Douglas Corrêa - Repórter da Agência Brasil

Ex-marido cometeu o crime na presença das três filhas
Juíza assassinada: acusado tem prisão preventiva

A Justiça converteu em preventiva a prisão em flagrante do engenheiro Paulo José Arronenzi, de 52 anos, acusado do assassinato da ex-mulher, a juíza Viviane Arronenzi, na quinta-feira à tarde (24), na presença das três filhas do casal. A audiência de custódia terminou às 15h07 desta sexta-feira (25). A decisão é da juíza Monique Brandão.

Paulo Arronenzi já está na Cadeia Pública José Frederico Marques, em Benfica, zona norte do Rio, entrada dos presos no sistema penitenciário. Depois de uma triagem, a Justiça deve encaminhar o réu a um presídio do Estado, onde ficará à disposição da Justiça, aguardando julgamento.

 

Defensoria lamenta morte da juíza

 

Em nota, a Defensoria Pública do Rio de Janeiro também manifestou pesar pela morte da juíza Viviane Vieira do Amaral Arronenzi. “Infelizmente, é mais um caso de violência contra a mulher, uma chaga social que atinge todas as esferas da nossa sociedade, sem escolher origem, classe ou posição social.
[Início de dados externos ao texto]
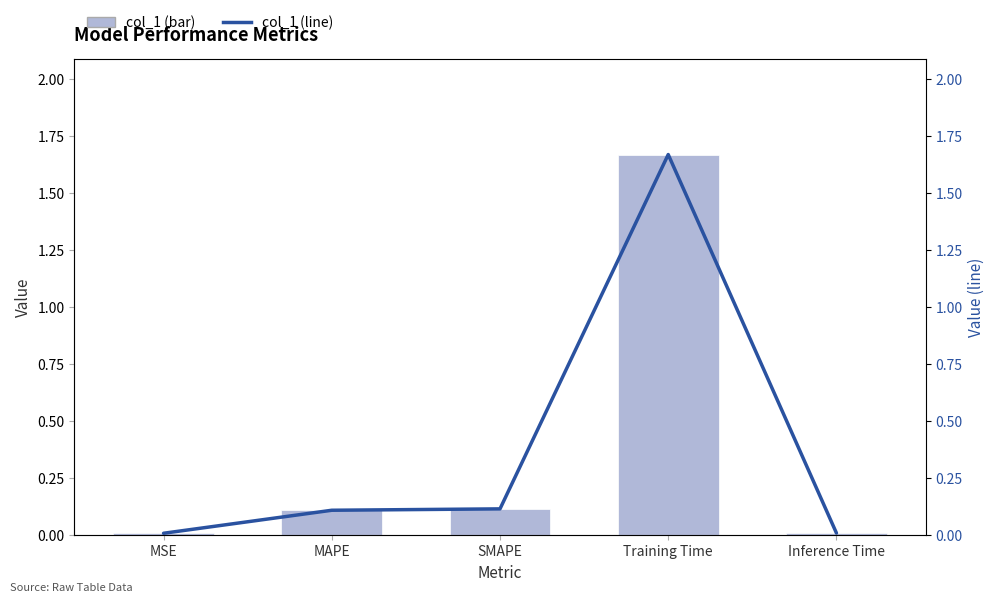

At how many categories does at least one series exceed 0?

5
Nós, da Defensoria, nos unimos à dor dos entes queridos que agora choram esta perda irreparável. Lamentamos profundamente que notícias de feminicídio sejam pauta frequente no Brasil, mesmo em dias que deveriam ser apenas de celebração à vida.”
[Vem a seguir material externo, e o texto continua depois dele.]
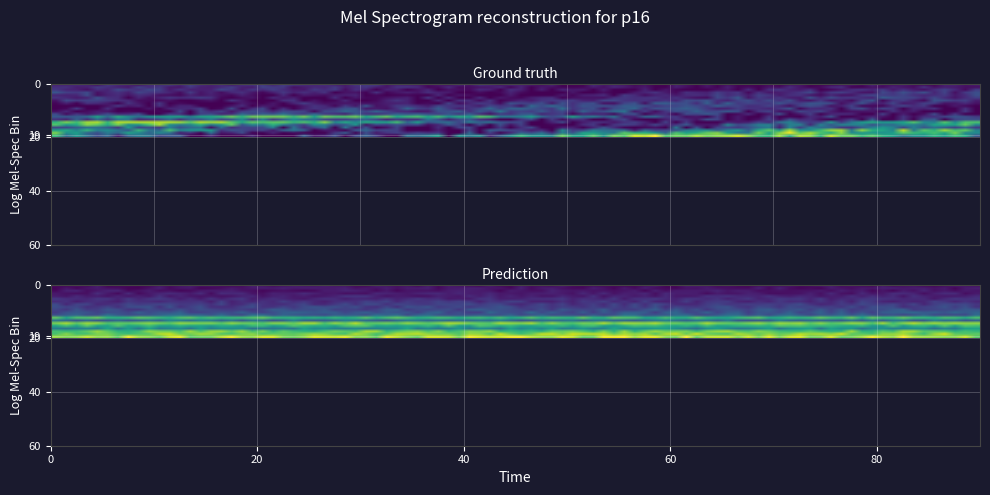

How many distinct data groups are displayed?

2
A nota acrescenta que a Defensoria Pública está à disposição de todas as mulheres que se sentem ameaçadas.

“Ao Judiciário fluminense, fica o registro de toda nossa solidariedade pela perda da magistrada que tão bem honrou a função que exercia. Perde o Judiciário, perde a sociedade, perde, sobretudo, a família”, conclui o texto.